Required actions:
a: In the court order on Count Three, why does the Defendant say Count Three should be dismissed? Answer in one to three sentences.
b: Reproduce word for word the passage of the court order on Count Three starting at "I. Background" and ending at "and Two. (Id.)".
c: Carry the court order on Count Three onward from the point where it stops.

[[ Excerpt provided open ]]

Opinion
CR-22-01545-001-TUC-RM (EJM)
06-10-2024
ORDER
HONORABLE ROSEMARY MARCNIIEZ UNITED STATES DISTRICT JUDGE
On March 4, 2024, Magistrate Judge Eric J. Markovich issued a Report and Recommendation (“R&R”) (Doc. 157), recommending that this Court deny Defendant Aaron Thomas Mitchell's Motion to Dismiss Count Three of the Superseding Indictment (Doc. 143). Defendant filed an Objection to the R&R (Doc. 166), to which the Government did not respond.
I. Background
Defendant is charged in a Superseding Indictment with (1) Deprivation of Rights Under Color of Law, in violation of 18 U.S.C. § 242 (Count One); (2) Kidnapping of a Minor, in violation of 18 U.S.C. §§ 1201(a)(1) and (g) (Count Two); and False Statements, in violation of 18 U.S.C. § 1512(b)(3) (Count Three). (Doc. 38.) Counts One and Two pertain to Defendant's alleged sexual assault and kidnapping of a Minor Victim (“M.V.”). (Id.) Count Three alleges that Defendant engaged in misleading conduct toward officers of the Douglas Police Department relating to the offenses charged in Counts One and Two. (Id.)
Pursuant to Federal Rule of Criminal Procedure 12(b)(3)(B)(v), Defendant moves to dismiss Count Three of the Superseding Indictment for failure to state an offense under 18 U.S.C. § 1512(b)(3). (Doc. 143.) Defendant argues, among other things, that the Court should dismiss Count Three because Congress did not intend § 1512(b)(3) to apply to misleading conduct toward law enforcement officers, but rather only to misleading conduct toward “a witness, victim, or informant.” (Id. at 2.) Defendant asserts that the statute's title, “Tampering with a witness, victim, or an informant,” demonstrates this congressional intent. (Id.)

[[ Excerpt provided closed ]]
[[ Data extract open ]]

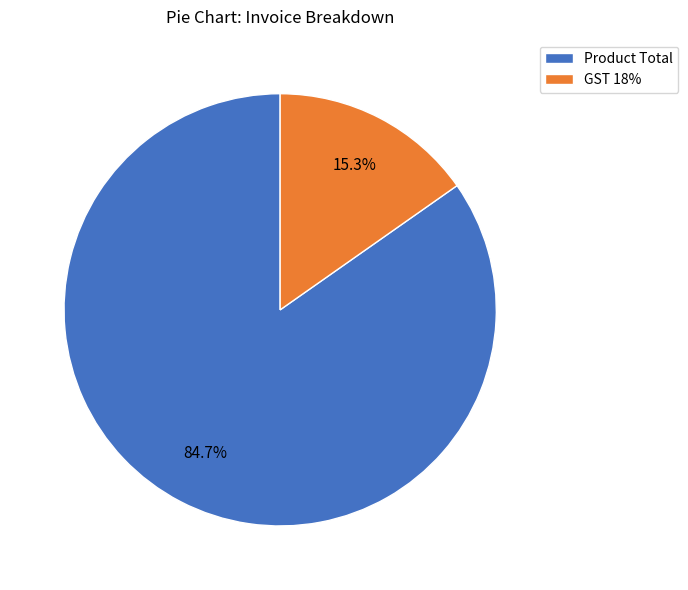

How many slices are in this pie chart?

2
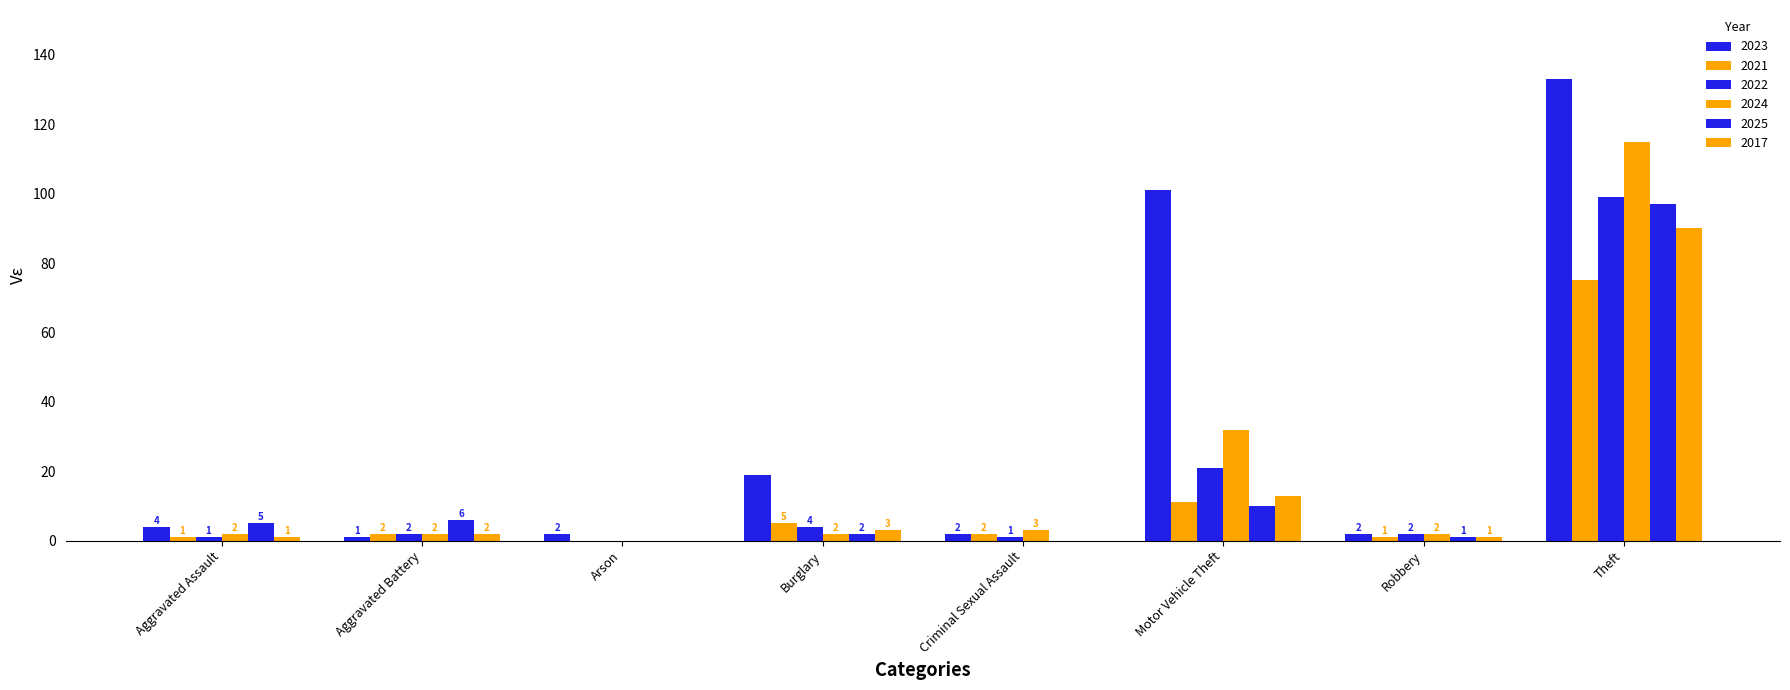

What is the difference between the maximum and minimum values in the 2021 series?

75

[[ Data extract closed ]]

Results of the exercise:
a: The Defendant argues that Count Three fails to state an offense because Congress did not intend § 1512(b)(3) to reach misleading conduct toward law enforcement officers. He says Congress meant it to reach only misleading conduct toward "a witness, victim, or informant," whereas Count Three concerns conduct toward officers of the Douglas Police Department. He points to the statute's title, "Tampering with a witness, victim, or an informant," as showing that intent.

b:
I. Background
Defendant is charged in a Superseding Indictment with (1) Deprivation of Rights Under Color of Law, in violation of 18 U.S.C. § 242 (Count One); (2) Kidnapping of a Minor, in violation of 18 U.S.C. §§ 1201(a)(1) and (g) (Count Two); and False Statements, in violation of 18 U.S.C. § 1512(b)(3) (Count Three). (Doc. 38.) Counts One and Two pertain to Defendant's alleged sexual assault and kidnapping of a Minor Victim (“M.V.”). (Id.) Count Three alleges that Defendant engaged in misleading conduct toward officers of the Douglas Police Department relating to the offenses charged in Counts One and Two. (Id.)

c:
In response, the Government asserts that “the plain language of the statute holds no bar to a law enforcement officer qualifying as a relevant party.” (Doc. 145 at 4.) The Government explains that § 1512(b)(3) requires that a defendant “knowingly engaged in misleading conduct toward another person,” and “a police officer is, in fact, a person.” (Id.) The Government also argues that the statute's title does not exclude police officers because police officers routinely serve as “witnesses” in criminal hearings and trials. (Id.)
Judge Markovich issued the pending R&R, and Defendant's Objection (Doc. 166) followed.
II. Standard of Review
A district judge must “make a de novo determination of those portions” of a magistrate judge's “report or specified proposed findings or recommendations to which objection is made.” 28 U.S.C. § 636(b)(1); see also Fed. R. Crim. P. 59(b)(3) (“The district judge must consider de novo any objection to the magistrate judge's recommendation”). Failure to object to the findings and recommendations of the magistrate judge “waives a party's right to review.” Fed. R. Crim. P. 59(b)(2).
III. Discussion
The R&R recommends that the Court deny Defendant's Motion to Dismiss, finding Count Three “is facially valid because it tracks the language of 18 U.S.C. § 1512(b)(3) and sets forth all the elements of that offense.” (Doc. 157 at 4.) The R&R also rejects Defendant's argument that § 1512(b)(3) does not apply to law enforcement officials and finds that the Motion should also be denied for this reason. (Id. at 4-5.) Defendant objects to both findings. (Doc. 166.) The Court will address each objection in turn.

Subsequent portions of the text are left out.